Train Balance and Proprioception

Proprioception is your body’s ability to sense where your joints are in space and correct their position without conscious thought. It’s what keeps your knee stable when you hit an unexpected patch of ice or a rut in the snow. And training it produces real results: a two-year prevention program with adolescent competitive skiers that combined neuromuscular control exercises with core stability work reduced ACL injuries by 45%, dropping the injury rate from 8.1% to 3.9%.

The exercises don’t need to be complicated. Single-leg balance holds on an unstable surface (a foam pad, a wobble board, or even a folded towel) are a good starting point. Progress to single-leg squats on the same unstable surface once you’re comfortable. The single-leg hop for distance and the square hop test (hopping in a square pattern on one foot) were both used in the program that achieved that 45% reduction. On-snow drills like skiing with the inside ski lifted also build proprioceptive control in sport-specific positions.

Core Stability Ties It All Together

Your core connects your upper and lower body and transmits force between them during every turn. A weak core means your legs have to compensate, which accelerates fatigue and leaves your knees exposed. Planks and side planks are the simplest effective core exercises for skiers. Start by holding each for 10 to 20 seconds and gradually build to one minute. Side planks are especially valuable because they activate the lateral stabilizers that resist the rotational forces of skiing.

What About Knee Braces?

If you’ve never had a knee injury, the evidence for wearing a prophylactic knee brace is thin. Most research on preventive braces comes from contact sports like football, and even there, the data only supports some protection against medial collateral ligament (MCL) injuries, not ACL tears. There are no strong clinical studies specifically evaluating preventive braces in healthy skiers. A brace may offer some benefit, but it’s not a substitute for the muscular strength and neuromuscular control that actually keep the joint stable under load.

If you have a history of knee injury, particularly a prior ACL reconstruction, a functional knee brace fitted by a specialist is a different conversation and may be worthwhile alongside your training program.

A Simple Weekly Framework

Three sessions per week, each lasting 30 to 45 minutes, is enough to make meaningful progress. A practical session might look like this:

  • Strength (15 to 20 minutes): Double-leg squats, single-leg squats or Bulgarian split squats, lunges, gluteal bridges, and crab walks with a resistance band.
  • Plyometrics (10 minutes): Squat jumps, lateral hops, and ski hops.
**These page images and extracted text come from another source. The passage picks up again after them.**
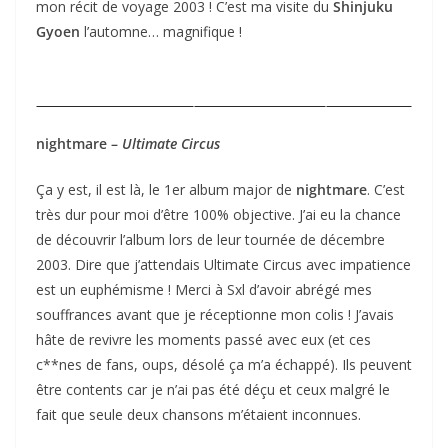
mon récit de voyage 2003 ! C’est ma visite du
Shinjuku
Gyoen
l’automne… magnifique !
nightmare –
Ultimate Circus
Ça y est, il est là, le 1er album major de
nightmare
. C’est
très dur pour moi d’être 100% objective. J’ai eu la chance
de découvrir l’album lors de leur tournée de décembre
2003. Dire que j’attendais Ultimate Circus avec impatience
est un euphémisme ! Merci à Sxl d’avoir abrégé mes
souffrances avant que je réceptionne mon colis ! J’avais
hâte de revivre les moments passé avec eux (et ces
c**nes de fans, oups, désolé ça m’a échappé). Ils peuvent
être contents car je n’ai pas été déçu et ceux malgré le
fait que seule deux chansons m’étaient inconnues.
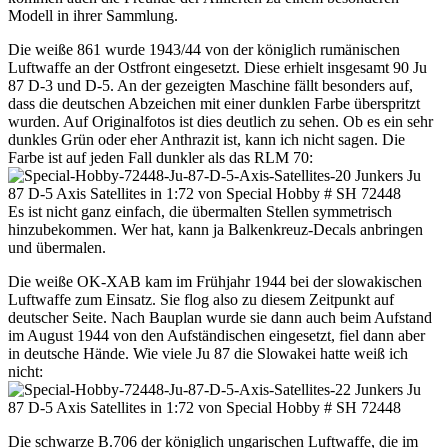
Modell in ihrer Sammlung.
Die weiße 861 wurde 1943/44 von der königlich rumänischen
Luftwaffe an der Ostfront eingesetzt. Diese erhielt insgesamt 90 Ju
87 D-3 und D-5. An der gezeigten Maschine fällt besonders auf,
dass die deutschen Abzeichen mit einer dunklen Farbe überspritzt
wurden. Auf Originalfotos ist dies deutlich zu sehen. Ob es ein sehr
dunkles Grün oder eher Anthrazit ist, kann ich nicht sagen. Die
Farbe ist auf jeden Fall dunkler als das RLM 70:
Es ist nicht ganz einfach, die übermalten Stellen symmetrisch
hinzubekommen. Wer hat, kann ja Balkenkreuz-Decals anbringen
und übermalen.
Die weiße OK-XAB kam im Frühjahr 1944 bei der slowakischen
Luftwaffe zum Einsatz. Sie flog also zu diesem Zeitpunkt auf
deutscher Seite. Nach Bauplan wurde sie dann auch beim Aufstand
im August 1944 von den Aufständischen eingesetzt, fiel dann aber
in deutsche Hände. Wie viele Ju 87 die Slowakei hatte weiß ich
nicht:
Die schwarze B.706 der königlich ungarischen Luftwaffe, die im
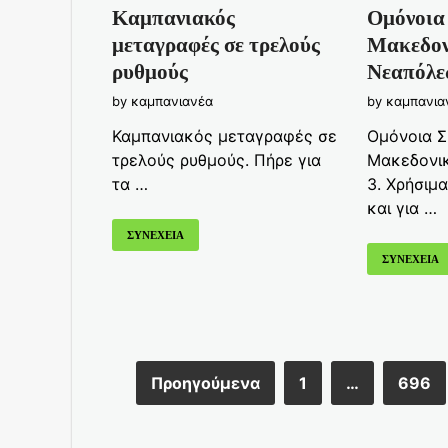
Καμπανιακός
Ομόνοια
μεταγραφές σε τρελούς
Μακεδον
ρυθμούς
Νεαπόλεω
by
καμπανιανέα
by
καμπανια
Καμπανιακός μεταγραφές σε
Ομόνοια Σ
τρελούς ρυθμούς. Πήρε για
Μακεδονι
τα …
3. Χρήσιμ
και για …
ΣΥΝΕΧΕΙΑ
ΣΥΝΕΧΕΙΑ
Προηγούμενα
1
…
696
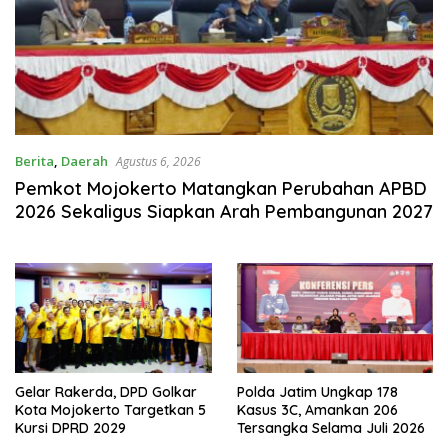
Berita
,
Daerah
Agustus 6, 2026
Pemkot Mojokerto Matangkan Perubahan APBD
2026 Sekaligus Siapkan Arah Pembangunan 2027
Gelar Rakerda, DPD Golkar
Polda Jatim Ungkap 178
Kota Mojokerto Targetkan 5
Kasus 3C, Amankan 206
Kursi DPRD 2029
Tersangka Selama Juli 2026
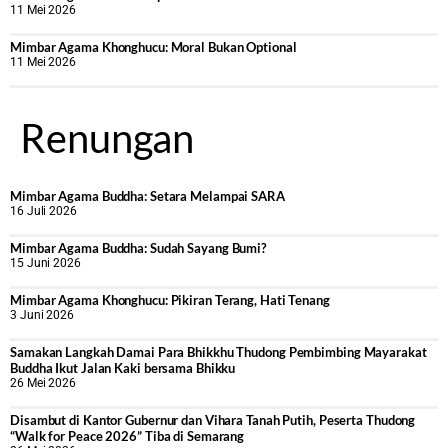
11 Mei 2026
Mimbar Agama Khonghucu: Moral Bukan Optional
11 Mei 2026
Renungan
Mimbar Agama Buddha: Setara Melampai SARA
16 Juli 2026
Mimbar Agama Buddha: Sudah Sayang Bumi?
15 Juni 2026
Mimbar Agama Khonghucu: Pikiran Terang, Hati Tenang
3 Juni 2026
Samakan Langkah Damai Para Bhikkhu Thudong Pembimbing Mayarakat
Buddha Ikut Jalan Kaki bersama Bhikku
26 Mei 2026
Disambut di Kantor Gubernur dan Vihara Tanah Putih, Peserta Thudong
“Walk for Peace 2026” Tiba di Semarang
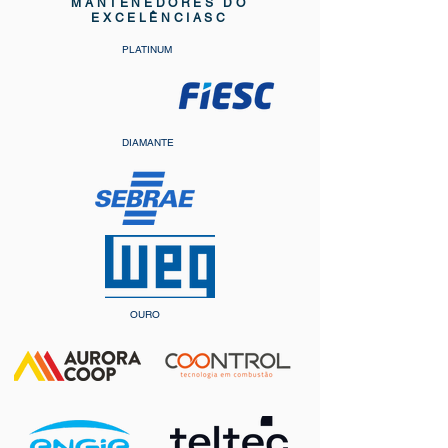
MANTENEDORES DO
EXCELÊNCIASC
PLATINUM
DIAMANTE
OURO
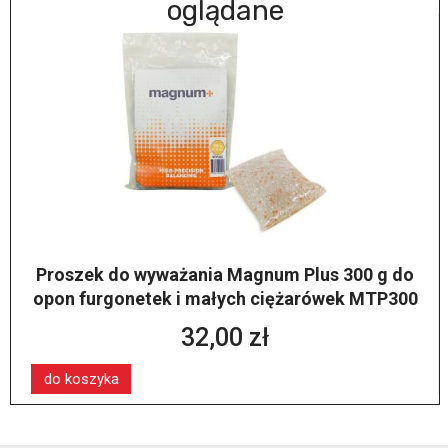
oglądane
Proszek do wyważania Magnum Plus 300 g do
opon furgonetek i małych ciężarówek MTP300
32,00 zł
do koszyka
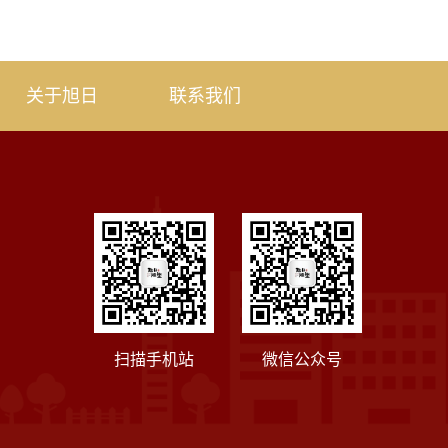
关于旭日
联系我们
扫描手机站
微信公众号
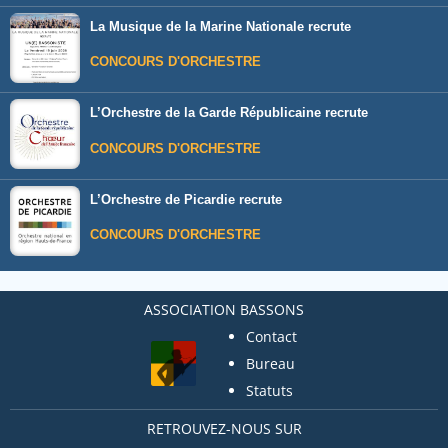
La Musique de la Marine Nationale recrute
CONCOURS D'ORCHESTRE
L’Orchestre de la Garde Républicaine recrute
CONCOURS D'ORCHESTRE
L’Orchestre de Picardie recrute
CONCOURS D'ORCHESTRE
ASSOCIATION BASSONS
Contact
Bureau
Statuts
RETROUVEZ-NOUS SUR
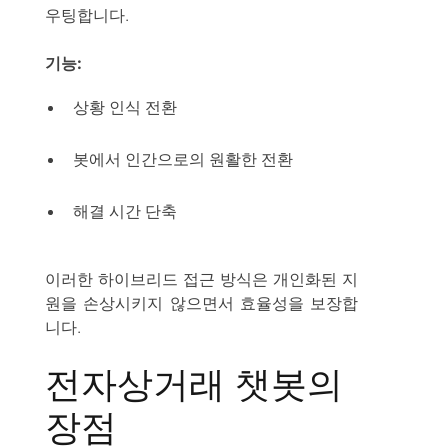
우팅합니다.
기능:
상황 인식 전환
봇에서 인간으로의 원활한 전환
해결 시간 단축
이러한 하이브리드 접근 방식은 개인화된 지
원을 손상시키지 않으면서 효율성을 보장합
니다.
전자상거래 챗봇의
장점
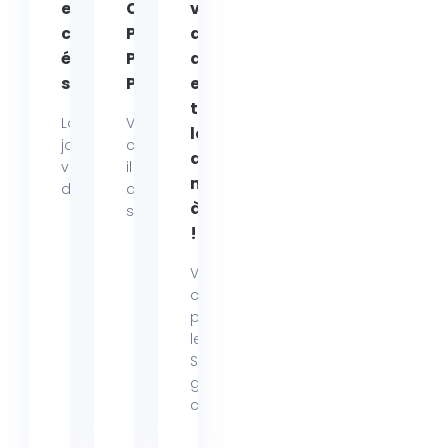
en été : nos
CONSEILS
votre chat :
conseils pour
PRATIQUES
des colliers
éviter les effets
POUR
anti-puces
secondaires !
PROPRIÉTAIRES
et anti-
tiques
Lorsque les beaux
Votre
longue
jours arrivent, la
compagnon a-t-
durée
vigilance autour
il déjà attrapé
maintenant
des traitements...
des tiques à la
à prix réduit
saison...
!
Vous
connaissez
peut-être déjà
le collier
Seresto, ce
grand
classique...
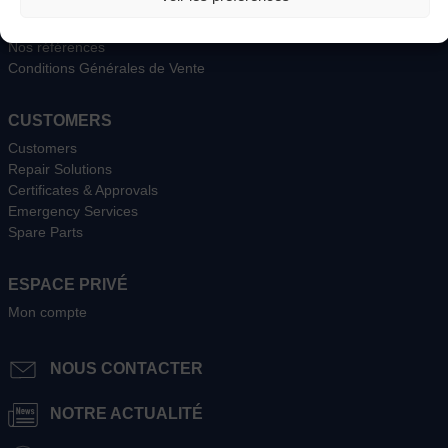
Catalogue produits
Secteurs cibles
Nos références
Conditions Générales de Vente
CUSTOMERS
Customers
Repair Solutions
Certificates & Approvals
Emergency Services
Spare Parts
ESPACE PRIVÉ
Mon compte
NOUS CONTACTER
NOTRE ACTUALITÉ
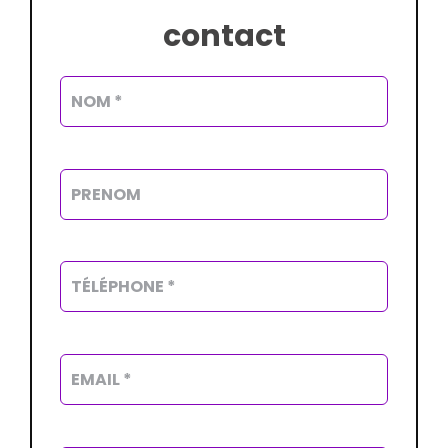
contact
Alterna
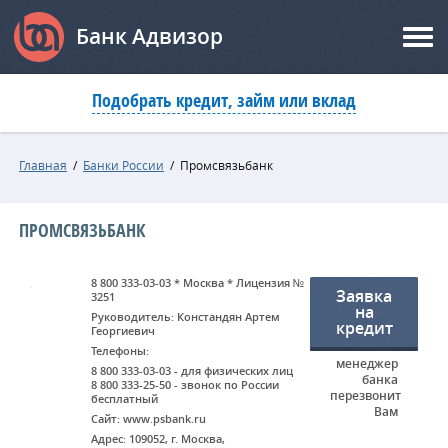
Банк Адвизор
Подобрать кредит, займ или вклад
Главная
/
Банки России
/
Промсвязьбанк
ПРОМСВЯЗЬБАНК
8 800 333-03-03 * Москва * Лицензия №
Заявка
3251
на
Руководитель: Констандян Артем
кредит
Георгиевич
Телефоны:
менеджер
8 800 333-03-03 - для физических лиц
банка
8 800 333-25-50 - звонок по России
перезвонит
бесплатный
Вам
Сайт: www.psbank.ru
Адрес: 109052, г. Москва,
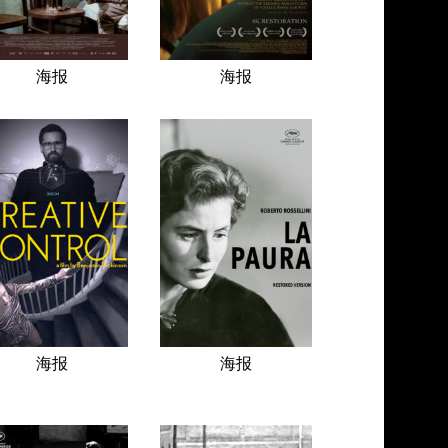
海报
海报
海报
海报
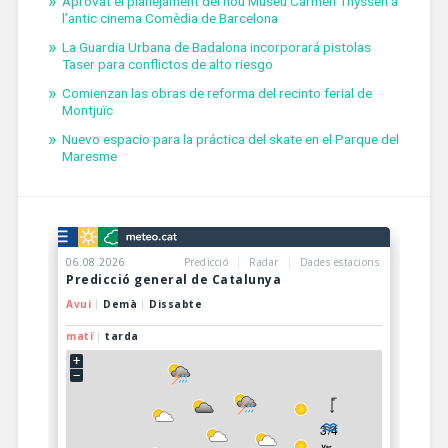
Aprovat el planejament del nou Museu Carmen Thyssen a
l’antic cinema Comèdia de Barcelona
La Guardia Urbana de Badalona incorporará pistolas
Taser para conflictos de alto riesgo
Comienzan las obras de reforma del recinto ferial de
Montjuïc
Nuevo espacio para la práctica del skate en el Parque del
Maresme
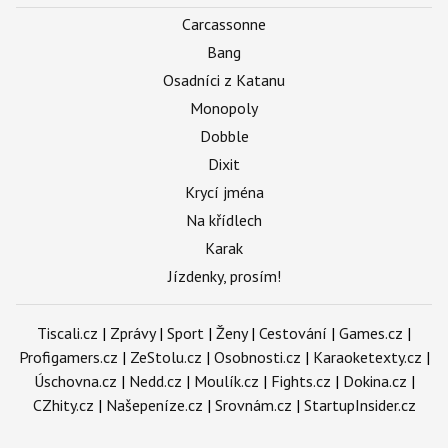
Carcassonne
Bang
Osadníci z Katanu
Monopoly
Dobble
Dixit
Krycí jména
Na křídlech
Karak
Jízdenky, prosím!
Tiscali.cz
|
Zprávy
|
Sport
|
Ženy
|
Cestování
|
Games.cz
|
Profigamers.cz
|
ZeStolu.cz
|
Osobnosti.cz
|
Karaoketexty.cz
|
Úschovna.cz
|
Nedd.cz
|
Moulík.cz
|
Fights.cz
|
Dokina.cz
|
CZhity.cz
|
Našepeníze.cz
|
Srovnám.cz
|
StartupInsider.cz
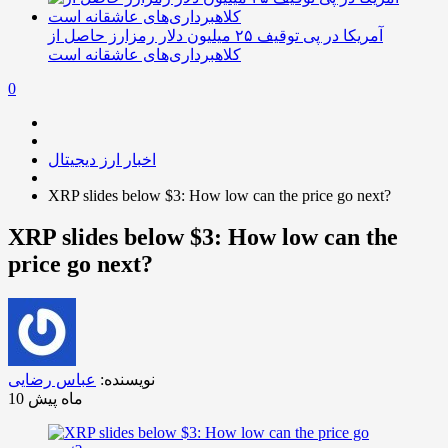
آمریکا در پی توقیف ۲۵ میلیون دلار رمزارز حاصل از
کلاهبرداری‌های عاشقانه است
0
اخبار ارز دیجیتال
XRP slides below $3: How low can the price go next?
XRP slides below $3: How low can the
price go next?
نویسنده:
عباس رضایی
10 ماه پیش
Focus on quality landings over volume.
  • Balance and core (10 minutes): Single-leg balance holds on an unstable surface, planks, and side planks.

Progress by adding reps, hold times, or load each week. Move from double-leg to single-leg variations as your control improves. By week six, your legs should feel noticeably more resilient, your balance sharper, and your first days on snow far less punishing on your knees.